Overexpression of Eaf1, a subunit of the NuA4 lysine acetyl transferase complex, rescues growth defects in the budding yeast H3K36M oncohistone model via histone H4 tail acetylation

Histone proteins are critical for regulating functions that occur at DNA, such as gene expression. Certain mutations in histone genes were characterized to drive oncogenesis, termed oncohistones, and one of the first identified oncohistones is H3K36M. While humans have a high copy number of H3 genes, making genetic engineering in cell lines challenging, budding yeast only have two H3 genes. Additionally, histone H3 shares 90% sequence identity between budding yeast and humans, making it a great model for studying H3K36M. We had previously identified the catalytic subunit of the NuA4 lysine acetyltransferase complex as a suppressor of growth defects in H3K36 mutant yeast cells. Here, we expand upon our initial finding by discovering that the NuA4 scaffold Eaf1 is an even stronger suppressor of mutant H3K36 growth defects. We uncover that this suppression by Eaf1 is dependent on its HSA domain.

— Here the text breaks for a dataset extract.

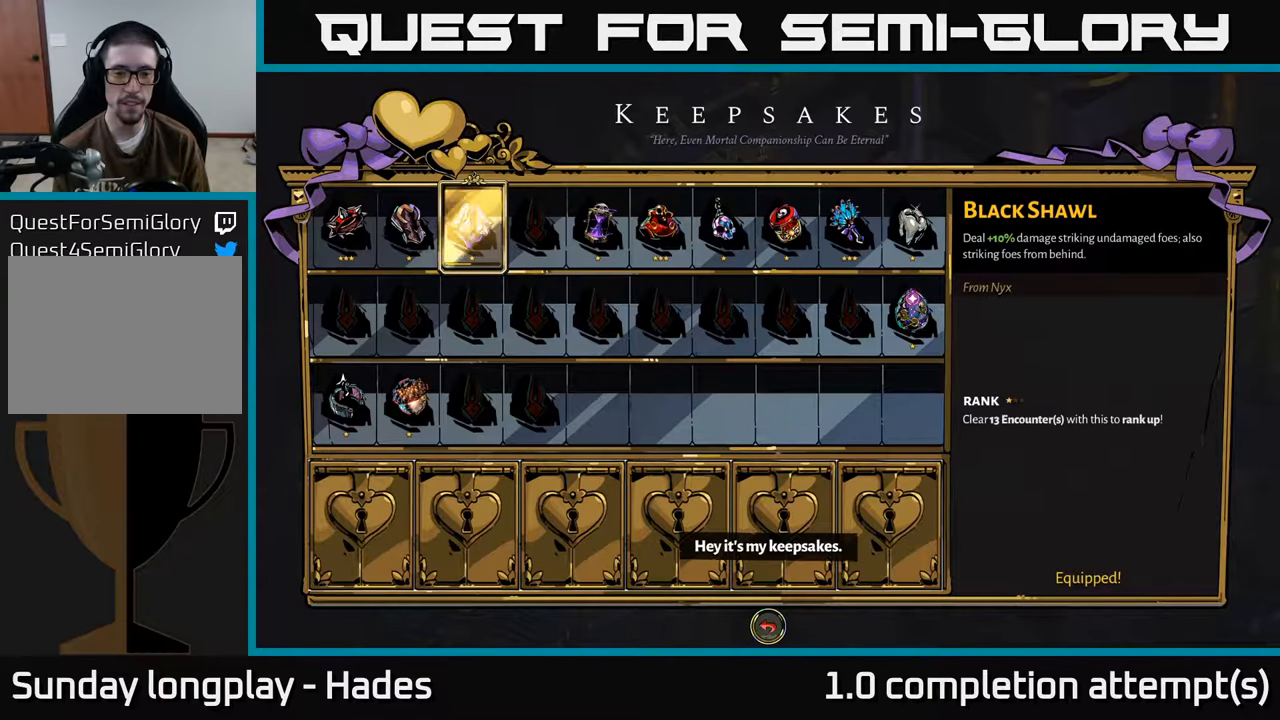
{"buttons": [], "left_stick": "center", "events": [[50, "A", "down"], [134, "A", "up"]]}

We also created H4-4K>A and H4-4K>R mutants that eliminated the potential for acetylation at mutant H4, on their own and in combination with H3K36 mutants, and found that these H4 mutants have reduced viability and disrupted global H4 acetylation. Importantly, we discover that Eaf1 is unable to suppress growth defects in these H4 mutants, suggesting its suppression is dependent on acetylation at histone H4 N-terminal tails. Lastly, we discovered that inhibiting NuA4 activity in H3K36M human cells limits their oncogenic potential. Together, this work further characterizes the connection between H3K36 and H4 N-terminal tails in the context of a cancer-causing mutation.